Der Einkaufsmanagerindex für die Privatwirtschaft - Industrie und Dienstleister zusammen - legte im Januar um 0,9 Zähler auf 50,2 Punkte zu, wie der Finanzdienstleister S&P Global am Dienstag zu seiner Umfrage unter Tausenden Firmen mitteilte. Damit liegt das an den Finanzmärkten stark beachtete Barometer nach sechsmonatigem Schrumpfkurs erstmals wieder über der Marke von 50 Punkten, ab der es ein Wachstum signalisiert. Von Reuters befragte Experten hatten erwartet, dass es knapp unter dieser Schwelle verharren wird. "Dass sich die Wirtschaft der Euro-Zone zu Beginn des Jahres weiter stabilisiert hat, deutet darauf hin, dass die Region einer Rezession entgehen könnte", sagte S&P-Global-Chefvolkswirt Chris Williamson. Die deutlich gesunkene Gefahr einer Gas-Rationierung dürfte dazu ebenso beigetragen haben wie das Abflauen von Lieferengpässen.

In Deutschland schrumpfte die Wirtschaft im Januar nur noch geringfügig: Hier stieg das Barometer im Januar bereits den dritten Monat in Folge, und zwar um 0,7 Zähler auf 49,7 Punkte. Allerdings geben die Experten noch keine Entwarnung in Sachen Rezession. "Die deutsche Wirtschaft ist relativ stabil ins neue Jahr gestartet", kommentierte S&P-Global-Ökonom Phil Smith die Entwicklung. "Damit ist eine Rezession in der größten Volkswirtschaft der Euro-Zone jedoch keineswegs vom Tisch." Im vierten Quartal 2022 hatte das Bruttoinlandsprodukt (BIP) nach ersten Schätzungen des Statistischen Bundesamtes stagniert.

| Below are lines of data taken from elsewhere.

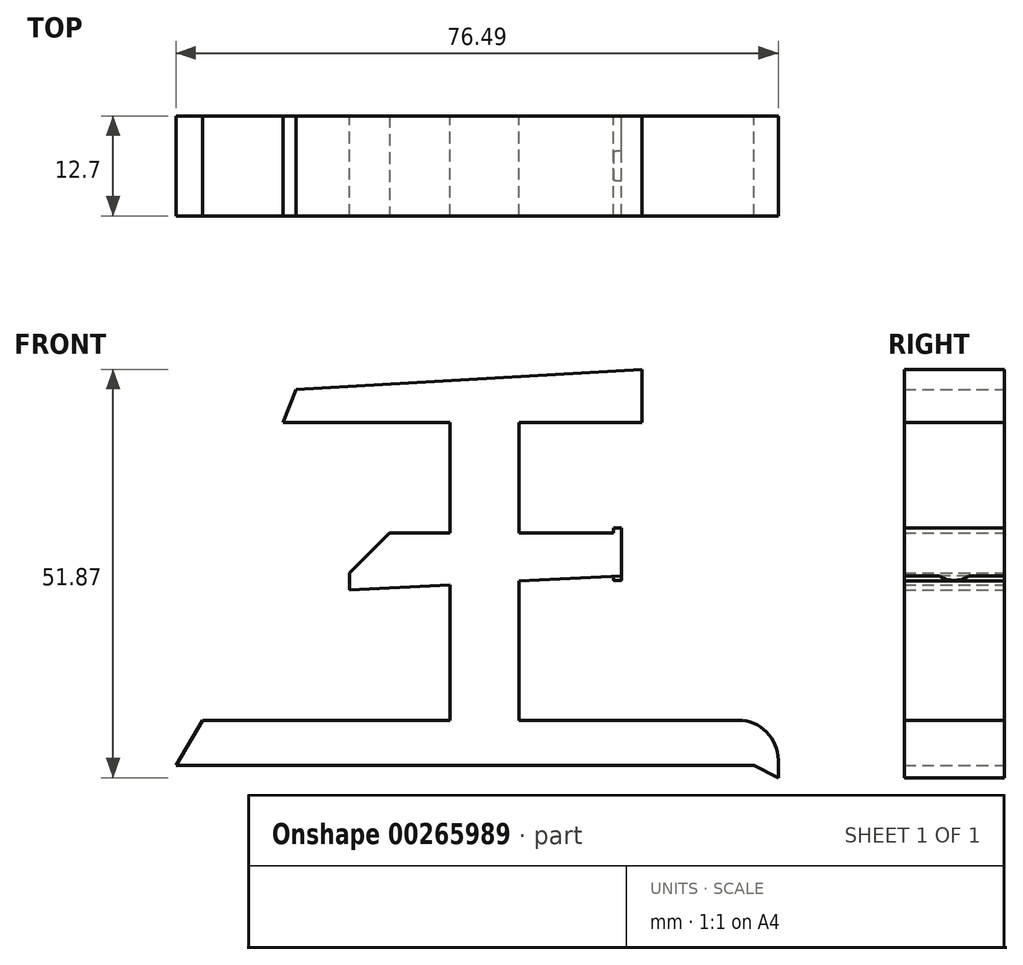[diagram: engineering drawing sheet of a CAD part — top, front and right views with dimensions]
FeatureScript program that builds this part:
annotation { "Feature Type Name" : "Feature", "Feature Type Description" : "" }
export const myFeature = defineFeature(function(context is Context, id is Id, definition is map)
    precondition{}
    {
        {
            var Q0;
            Q0=qCreatedBy(makeId("Front.planeOp"),FACE);
            var sketch = newSketch(context, id + "F0", { "sketchPlane" : qUnion([Q0])});
            skLineSegment(sketch, "E0", {"start": v(-25.45, 38.76) * mm, "end": v(18.47, 41.3) * mm});
            skLineSegment(sketch, "E1", {"start": v(18.47, 41.3) * mm, "end": v(18.47, 34.54) * mm});
            skLineSegment(sketch, "E2", {"start": v(18.47, 34.54) * mm, "end": v(-25.45, 34.54) * mm});
            skLineSegment(sketch, "E3", {"start": v(-5.9, 34.54) * mm, "end": v(-5.9, -3.27) * mm});
            skLineSegment(sketch, "E4", {"start": v(-5.9, -3.27) * mm, "end": v(-37.33, -3.27) * mm});
            skLineSegment(sketch, "E5", {"start": v(-40.7, -9) * mm, "end": v(32.7, -9) * mm});
            skLineSegment(sketch, "E6", {"start": v(35.8, -10.56) * mm, "end": v(35.8, -3.27) * mm});
            skLineSegment(sketch, "E7", {"start": v(35.8, -3.27) * mm, "end": v(2.86, -3.27) * mm});
            skLineSegment(sketch, "E8", {"start": v(2.86, -3.27) * mm, "end": v(2.86, 34.54) * mm});
            skLineSegment(sketch, "E9", {"start": v(-18.65, 20.55) * mm, "end": v(-18.65, 13.26) * mm});
            skLineSegment(sketch, "E10", {"start": v(-18.65, 13.26) * mm, "end": v(15.88, 15.1) * mm});
            skLineSegment(sketch, "E11", {"start": v(15.88, 15.1) * mm, "end": v(15.88, 20.55) * mm});
            skLineSegment(sketch, "E12", {"start": v(15.88, 20.55) * mm, "end": v(-18.65, 20.55) * mm});
            skLineSegment(sketch, "E13", {"start": v(-37.33, -3.27) * mm, "end": v(-40.7, -9) * mm});
            skLineSegment(sketch, "E14", {"start": v(-25.45, 38.76) * mm, "end": v(-27.09, 34.54) * mm});
            skLineSegment(sketch, "E15", {"start": v(-27.09, 34.54) * mm, "end": v(-25.45, 34.54) * mm});
            skLineSegment(sketch, "E16", {"start": v(32.7, -9) * mm, "end": v(35.8, -10.56) * mm});
            skLineSegment(sketch, "E17", {"start": v(15.88, 17.82) * mm, "end": v(2.86, 17.82) * mm});
            skLineSegment(sketch, "E18", {"start": v(15.88, 20.55) * mm, "end": v(15.88, 21.14) * mm});
            skLineSegment(sketch, "E19", {"start": v(15.88, 21.14) * mm, "end": v(14.89, 21.14) * mm});
            skLineSegment(sketch, "E20", {"start": v(14.89, 21.14) * mm, "end": v(14.89, 20.55) * mm});
            skSolve(sketch);
        }
        {
            var Q0;
            Q0 = qSketchRegion(id + "F0", true);
            extrude(context, id + "F1", {"entities" : qUnion([Q0]), "endBound" : BoundingType.SYMMETRIC, "depth" : 12.7 * mm});
        }
        {
            var Q0;
            Q0=makeQuery(id+"F1.opExtrude","SWEPT_EDGE",EDGE,{"disambiguationData":[OSD([sQuery(id+"F0.wireOp",EDGE,"E6"),sQuery(id+"F0.wireOp",EDGE,"E7")])]});
            fillet(context, id + "F2", {"entities" : qUnion([Q0]), "radius" : 5.08 * mm, "tangentPropagation" : true, "allowEdgeOverflow" : false});
        }
        {
            var Q0;
            {var subQ0=sQuery(id+"F0.wireOp",EDGE,"E18");Q0=makeQuery(id+"F0.imprint","IMPRINT",FACE,{"disambiguationData":[TD([[makeQuery(id+"F0.imprint","IMPRINT",EDGE,{"derivedFrom":subQ0}),1.0]])]});}
            var Q1;
            Q1=sQuery(id+"F0.wireOp",EDGE,"E17");
            revolve(context, id + "F3", {"operationType" : NewBodyOperationType.ADD, "entities" : qUnion([Q0]), "axis" : qUnion([Q1]), "revolveType" : RevolveType.FULL});
        }
        {
            var Q0;
            Q0=makeQuery(id+"F1.opExtrude","SWEPT_EDGE",EDGE,{"disambiguationData":[OSD([sQuery(id+"F0.wireOp",EDGE,"E9"),sQuery(id+"F0.wireOp",EDGE,"E12")])]});
            chamfer(context, id + "F4", {"entities" : qUnion([Q0]), "width" : 5.08 * mm, "tangentPropagation" : true});
        }
    });
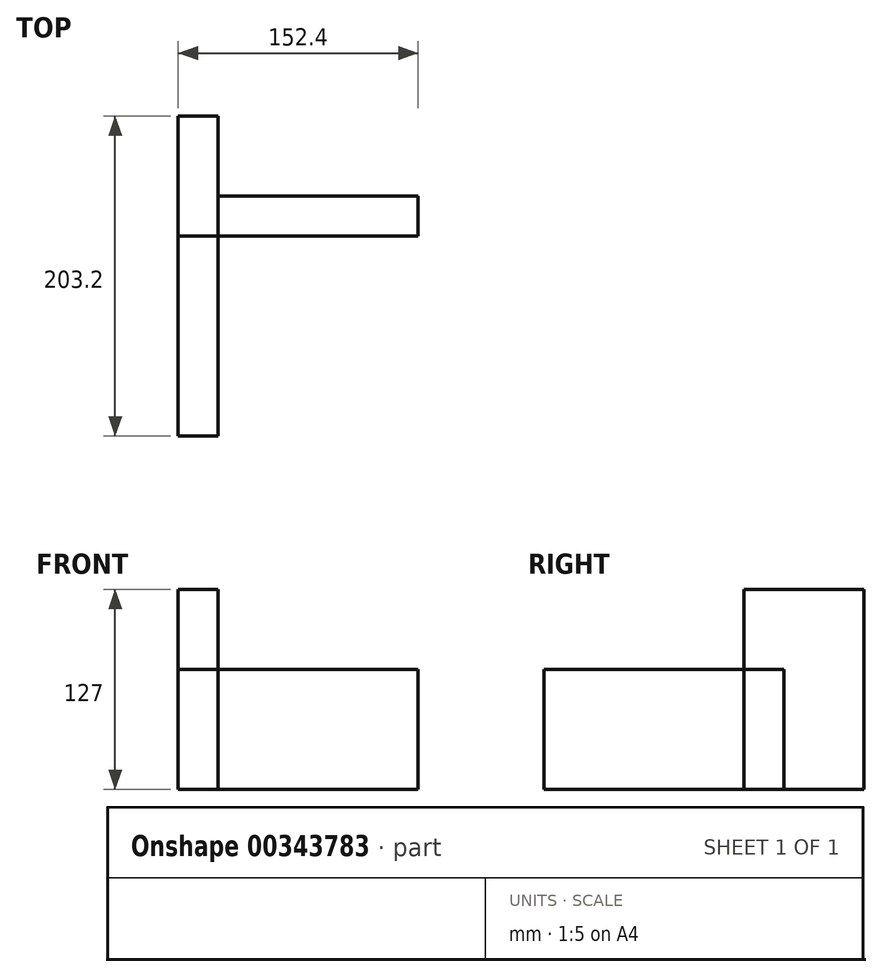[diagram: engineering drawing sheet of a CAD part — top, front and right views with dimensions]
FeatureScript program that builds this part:
annotation { "Feature Type Name" : "Feature", "Feature Type Description" : "" }
export const myFeature = defineFeature(function(context is Context, id is Id, definition is map)
    precondition{}
    {
        {
            var Q0;
            Q0=qCreatedBy(makeId("Right.planeOp"),FACE);
            var sketch = newSketch(context, id + "F0", { "sketchPlane" : qUnion([Q0])});
            skLineSegment(sketch, "E0.bottom", {"start": v(0, 0) * mm, "end": v(25.4, 0) * mm});
            skLineSegment(sketch, "E0.top", {"start": v(0, 76.2) * mm, "end": v(25.4, 76.2) * mm});
            skLineSegment(sketch, "E0.left", {"start": v(0, 0) * mm, "end": v(0, 76.2) * mm});
            skLineSegment(sketch, "E0.right", {"start": v(25.4, 0) * mm, "end": v(25.4, 76.2) * mm});
            skSolve(sketch);
        }
        {
            var Q0;
            Q0=makeQuery(id+"F0.imprint","IMPRINT",FACE,{"disambiguationData":[TD([[makeQuery(id+"F0.imprint","IMPRINT",EDGE,{"derivedFrom":sQuery(id+"F0.wireOp",EDGE,"E0.bottom")}),1.0]])]});
            extrude(context, id + "F1", {"entities" : qUnion([Q0]), "depth" : 127 * mm});
        }
        {
            var Q0;
            Q0=qCreatedBy(makeId("Front.planeOp"),FACE);
            var sketch = newSketch(context, id + "F2", { "sketchPlane" : qUnion([Q0])});
            skLineSegment(sketch, "E1.bottom", {"start": v(0, 0) * mm, "end": v(-25.4, 0) * mm});
            skLineSegment(sketch, "E1.top", {"start": v(0, 76.2) * mm, "end": v(-25.4, 76.2) * mm});
            skLineSegment(sketch, "E1.left", {"start": v(0, 0) * mm, "end": v(0, 76.2) * mm});
            skLineSegment(sketch, "E1.right", {"start": v(-25.4, 0) * mm, "end": v(-25.4, 76.2) * mm});
            skSolve(sketch);
        }
        {
            var Q0;
            Q0=makeQuery(id+"F2.imprint","IMPRINT",FACE,{"disambiguationData":[TD([[makeQuery(id+"F2.imprint","IMPRINT",EDGE,{"derivedFrom":sQuery(id+"F2.wireOp",EDGE,"E1.bottom")}),-1.0]])]});
            extrude(context, id + "F3", {"entities" : qUnion([Q0]), "depth" : 127 * mm});
        }
        {
            var Q0;
            Q0=qCreatedBy(makeId("Top.planeOp"),FACE);
            var sketch = newSketch(context, id + "F4", { "sketchPlane" : qUnion([Q0])});
            skLineSegment(sketch, "E2.bottom", {"start": v(0, 0) * mm, "end": v(-25.4, 0) * mm});
            skLineSegment(sketch, "E2.top", {"start": v(0, 76.2) * mm, "end": v(-25.4, 76.2) * mm});
            skLineSegment(sketch, "E2.left", {"start": v(0, 0) * mm, "end": v(0, 76.2) * mm});
            skLineSegment(sketch, "E2.right", {"start": v(-25.4, 0) * mm, "end": v(-25.4, 76.2) * mm});
            skSolve(sketch);
        }
        {
            var Q0;
            Q0=makeQuery(id+"F4.imprint","IMPRINT",FACE,{"disambiguationData":[TD([[makeQuery(id+"F4.imprint","IMPRINT",EDGE,{"derivedFrom":sQuery(id+"F4.wireOp",EDGE,"E2.bottom")}),-1.0]])]});
            extrude(context, id + "F5", {"entities" : qUnion([Q0]), "depth" : 127 * mm});
        }
    });
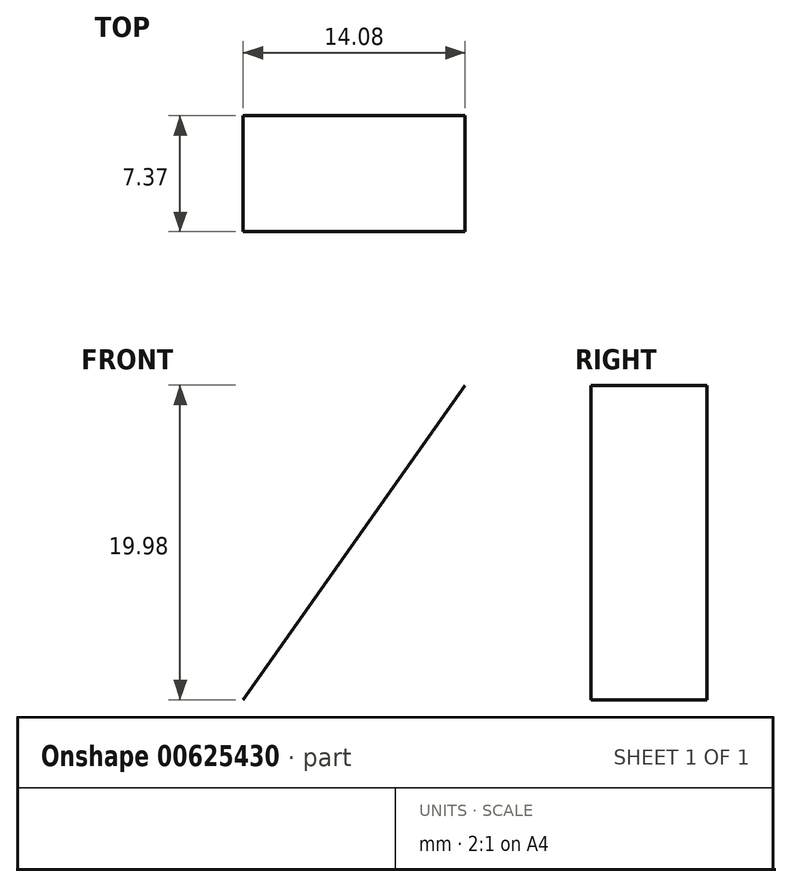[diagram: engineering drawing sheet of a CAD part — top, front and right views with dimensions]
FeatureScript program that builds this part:
annotation { "Feature Type Name" : "Feature", "Feature Type Description" : "" }
export const myFeature = defineFeature(function(context is Context, id is Id, definition is map)
    precondition{}
    {
        {
            var Q0;
            Q0=qCreatedBy(makeId("Front.planeOp"),FACE);
            var sketch = newSketch(context, id + "F0", { "sketchPlane" : qUnion([Q0])});
            skCircle(sketch, "E0", {"center": v(0, 0) * mm, "radius": 17.34 * mm});
            skLineSegment(sketch, "E1", {"start": v(0, 17.34) * mm, "end": v(0, 62.84) * mm});
            skLineSegment(sketch, "E2", {"start": v(17.34, 0) * mm, "end": v(70.27, 0) * mm});
            skLineSegment(sketch, "E3", {"start": v(-16.11, -6.42) * mm, "end": v(-78.5, -38.88) * mm});
            skLineSegment(sketch, "E4", {"start": v(122.6, 62.06) * mm, "end": v(136.68, 82.04) * mm});
            skSolve(sketch);
        }
        {
            var Q0;
            Q0=sQuery(id+"F0.wireOp",EDGE,"E4");
            extrude(context, id + "F1", {"bodyType" : ToolBodyType.SURFACE, "surfaceEntities" : qUnion([Q0]), "oppositeDirection" : true, "depth" : 7.37 * mm, "offsetDistance" : 25.4 * mm});
        }
    });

Von den geringeren Lieferproblemen profitieren der Umfrage zufolge vor allem die Hersteller in Deutschland. "Und die jüngste Öffnung der Wirtschaft Chinas hat dazu beigetragen, dass die Aussichten für einen globalen Konjunkturaufschwung wieder gestiegen sind, was wiederum den Optimismus der Unternehmen enorm beflügelt hat", erklärte Williamson.

"DÜRFTE EZB BESTÄRKEN"

Die überraschend gute Entwicklung der Wirtschaft dürfte Folgen für die Zinspolitik der Europäischen Zentralbank (EZB) haben. "Die heutigen Daten dürften die EZB in ihrer Einschätzung bestätigen, dass die Wirtschaft im Euroraum nur eine milde Rezession durchlaufen wird, was für sich genommen die Wahrscheinlichkeit weiterer signifikanter Leitzinsanhebungen erhöht", sagte Commerzbank-Ökonom Christoph Weil. Die EZB hat im vergangenen Jahr ihre Nullzinspolitik beendet. Mittlerweile liegt der Leitzins bei 2,50 Prozent. Er dürfte bereits kommende Woche erneut angehoben werden - voraussichtlich auf 3,00 Prozent. "Die höheren Finanzierungskosten werden die Konjunktur mit der üblichen zeitlichen Verzögerung bremsen", sagte Commerzbank-Ökonom Weil. "Hinzu kommt die deutliche Aufwertung des Euro, der die preisliche Wettbewerbsfähigkeit der Wirtschaft auf dem Weltmarkt verschlechtert." Nicht zuletzt reiße die hohe Inflation tiefe Löcher in die Kassen der privaten Haushalte.